As for the second-row seats, they’re actually good for adults, with more than six inches of fore-and-aft adjustment. We can see that Land Rover chose full contouring and seat comfort over perfectly flat seat-folding, and we applaud that (there’s plenty of flexibility as it is). As for the third row that will be a standalone option in the U.S., it’s going to be kid’s stuff—not because its legroom is so scrunched and access is difficult, but because Land Rover’s stadium seating places the third row so high as to make headroom impossible for taller adults.

While the instrument panel is stark and almost T-square-like at first glance, it’s finely detailed in all the right places, and we warmed very quickly to its functionality, which has soft-touch surfaces wherever you’d expect it, as well as clear, tactily satisfying knobs, dials, and buttons. Door grips are solid and secure, and there are plenty of small spaces to stow stuff.

The 2016 Land Rover Discovery Sport will be offered in three different guises: SE, HSE, and HSE Lux. We spend most of the day in an generously equipped but not quite fully loaded HSE Lux model, adding up to a bit over $46k.

Priced to take on Jeep and GMC, not just Audi and Volvo

What has us especially intrigued is the base SE model, which at $37,995 has the potential to be a market disruptor against mainstream-brand crossovers such as the Jeep Cherokee Limited V-6 and GMC Terrain Denali. Compared to the Cherokee, the Sport is about the same size on the outside but feels much roomier inside. Can we see the Discovery Sport pushing up against loaded Subaru Outbacks or Ford Explorers? You bet.
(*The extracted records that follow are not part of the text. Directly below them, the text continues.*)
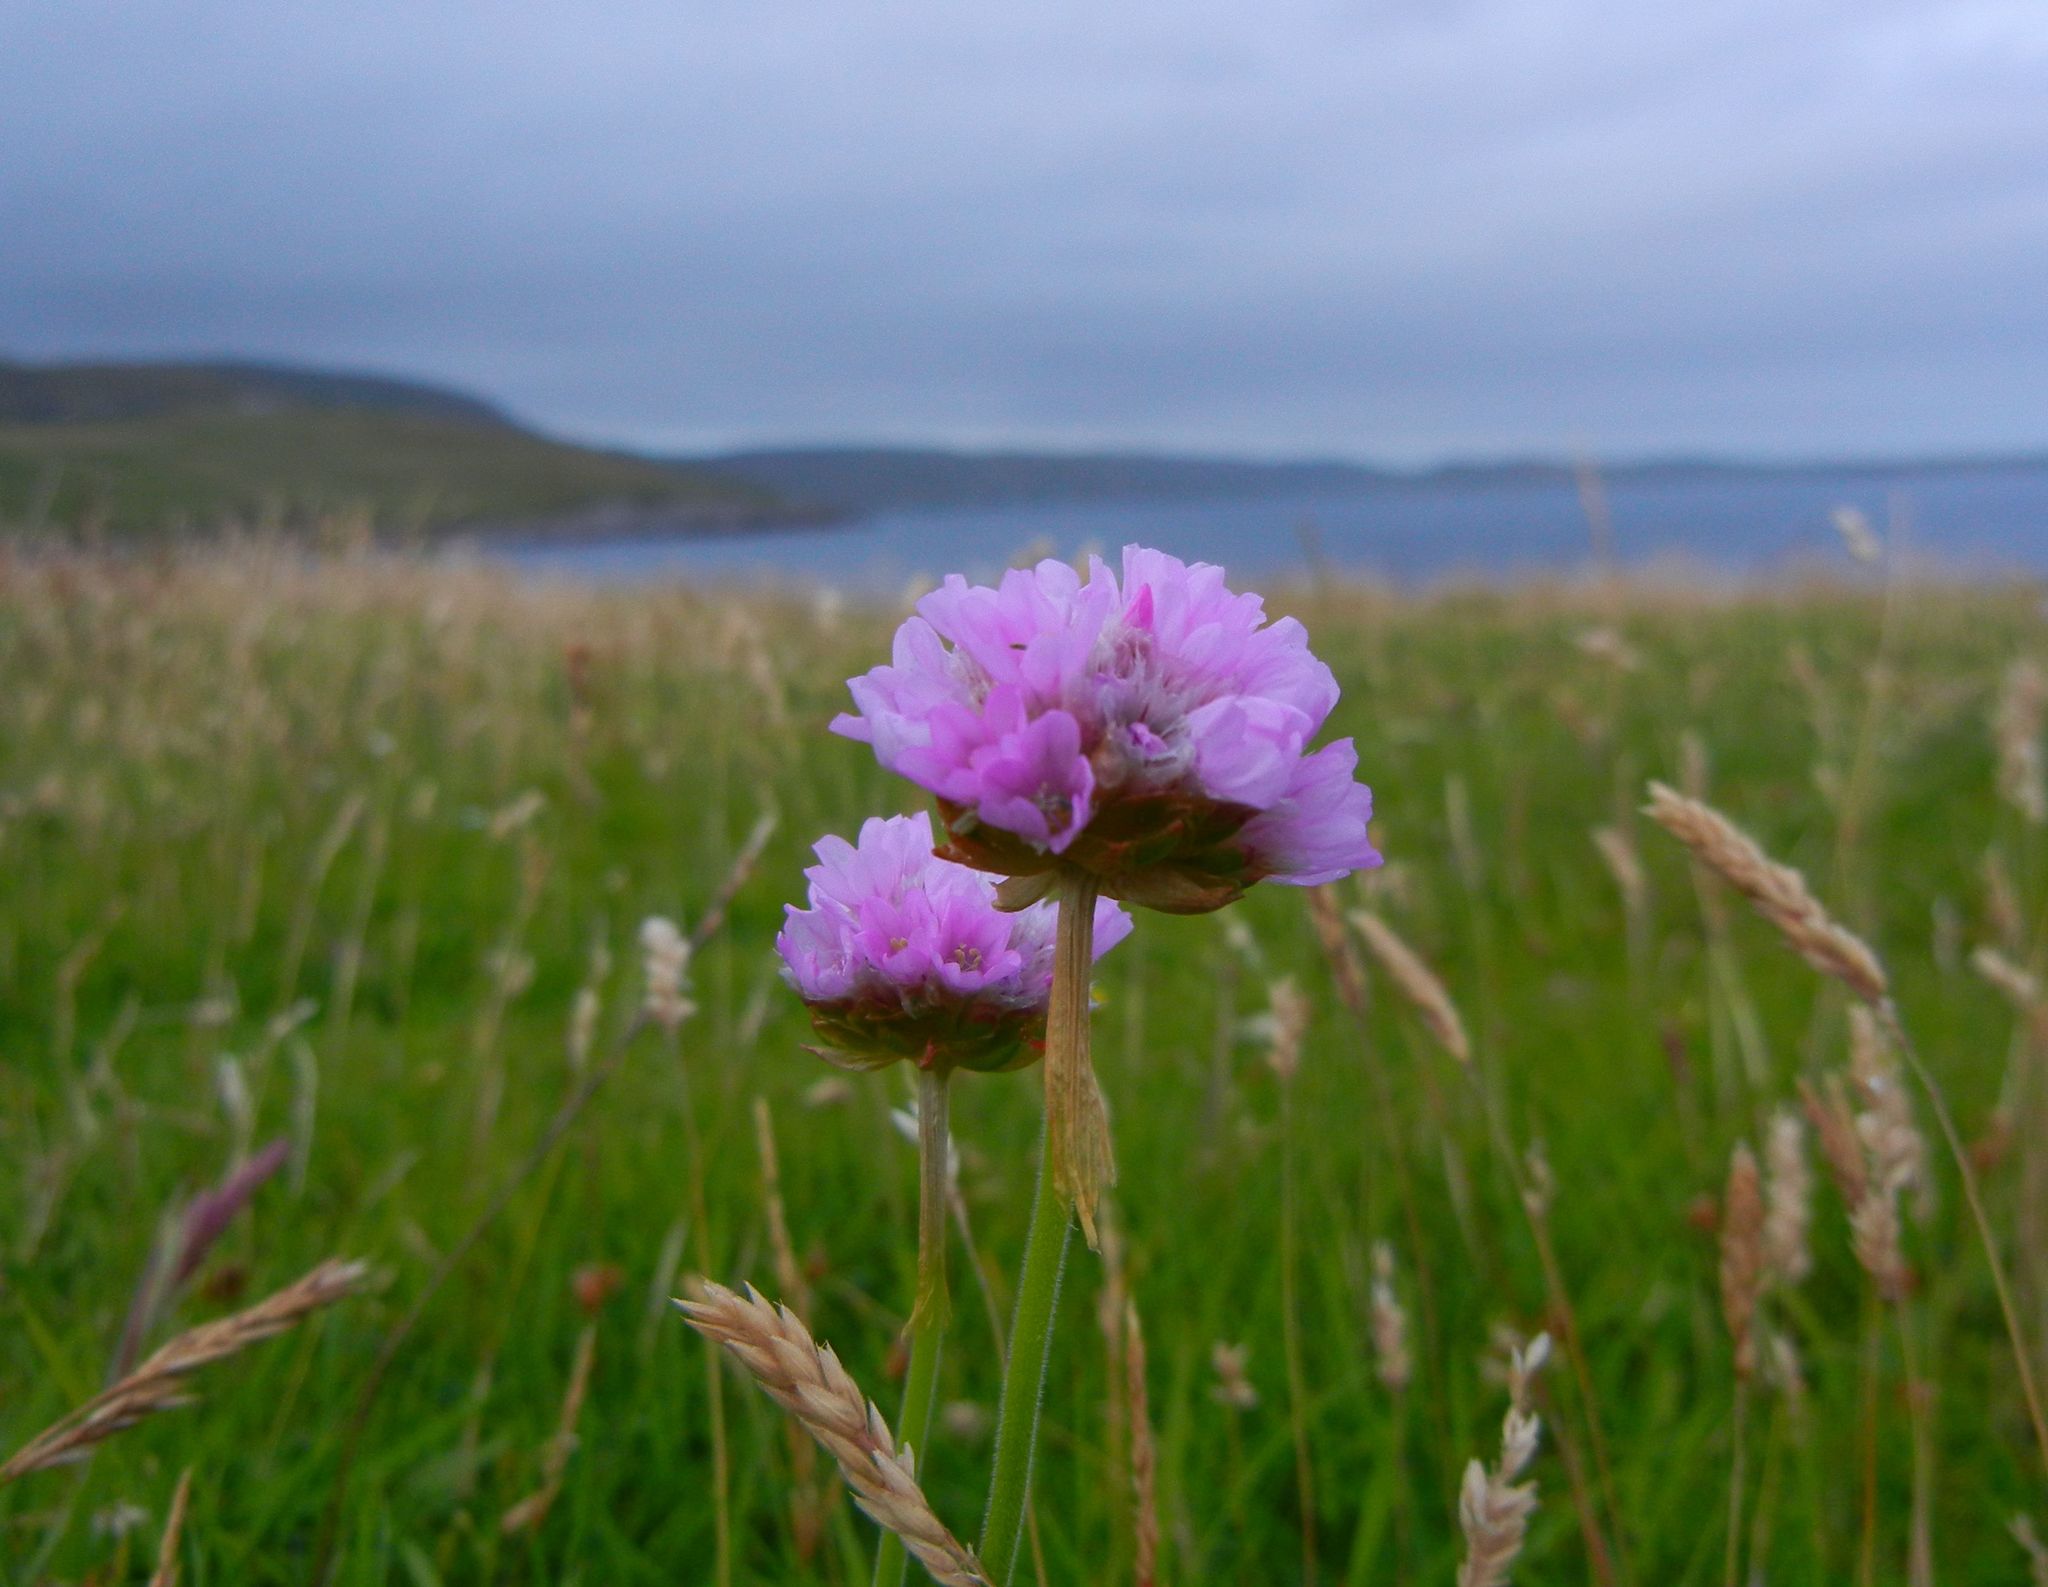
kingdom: Plantae
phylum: Tracheophyta
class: Magnoliopsida
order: Caryophyllales
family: Plumbaginaceae
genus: Armeria
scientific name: Armeria maritima
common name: Thrift
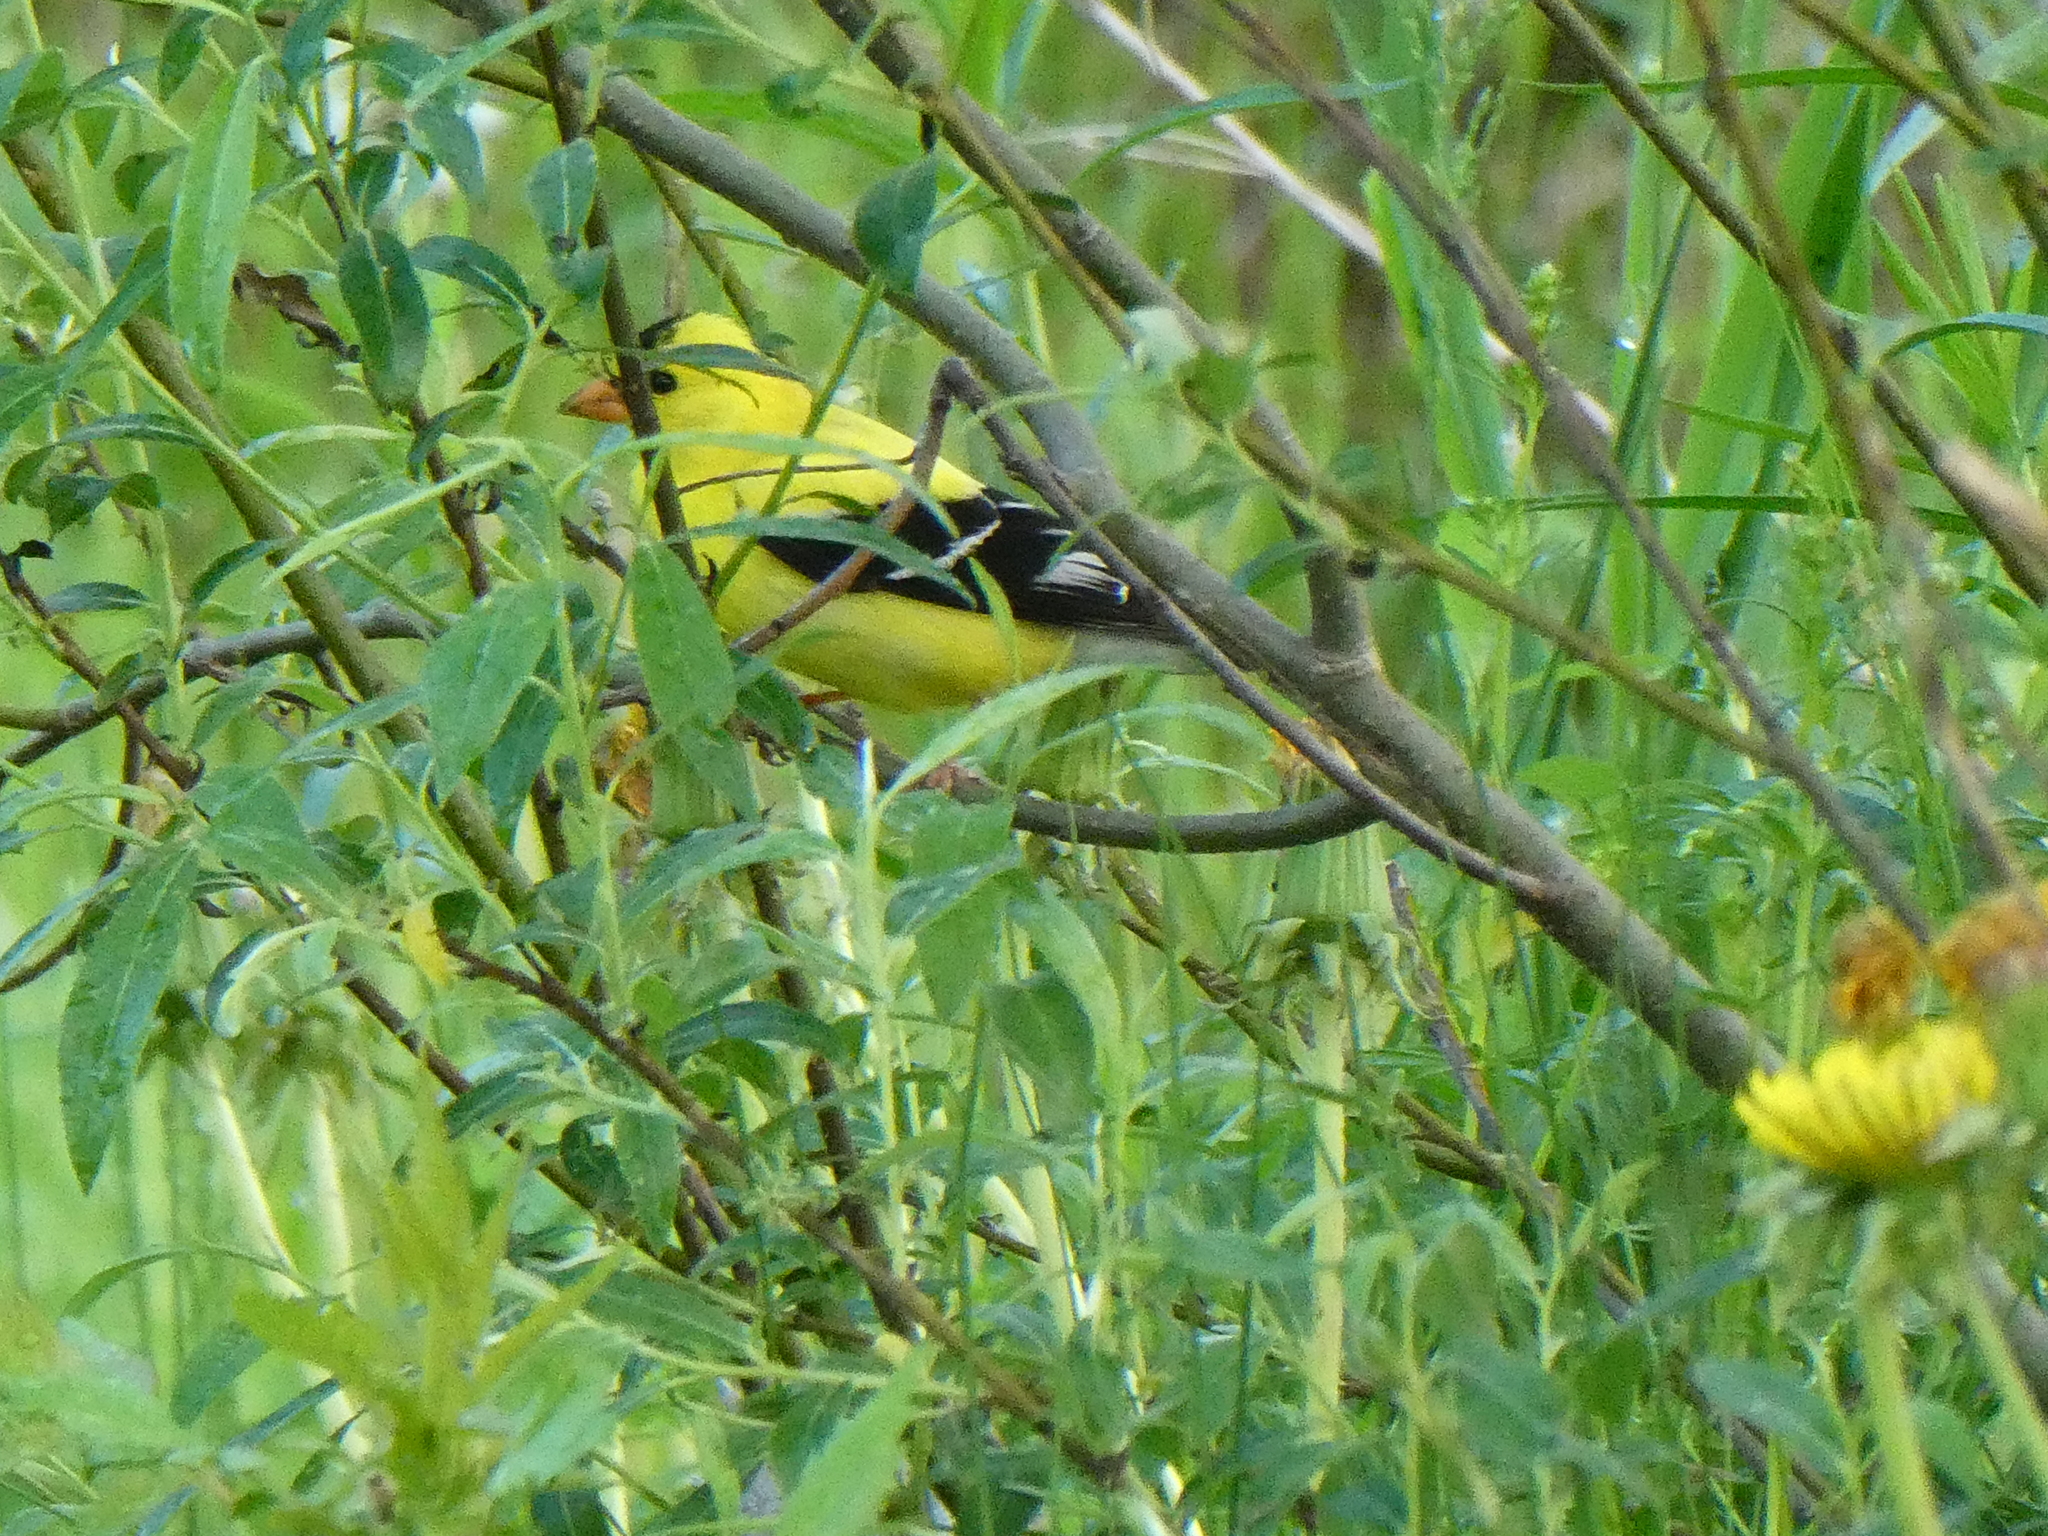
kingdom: Animalia
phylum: Chordata
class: Aves
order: Passeriformes
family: Fringillidae
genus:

The Discovery Sport is going to earn its way onto a lot of shopping lists, in a way Land Rover hasn’t managed before. It’s a vehicle that doesn’t look dramatically different at first glance but is quite thoroughly rethought, in nearly every way—ways that are going to be meaningful for families: It’s more spacious; there’s a lot more safety equipment; it drives in a way that’s more nimble and carlike. And for all those reasons and more, we see it as the start of a new surge at Land Rover.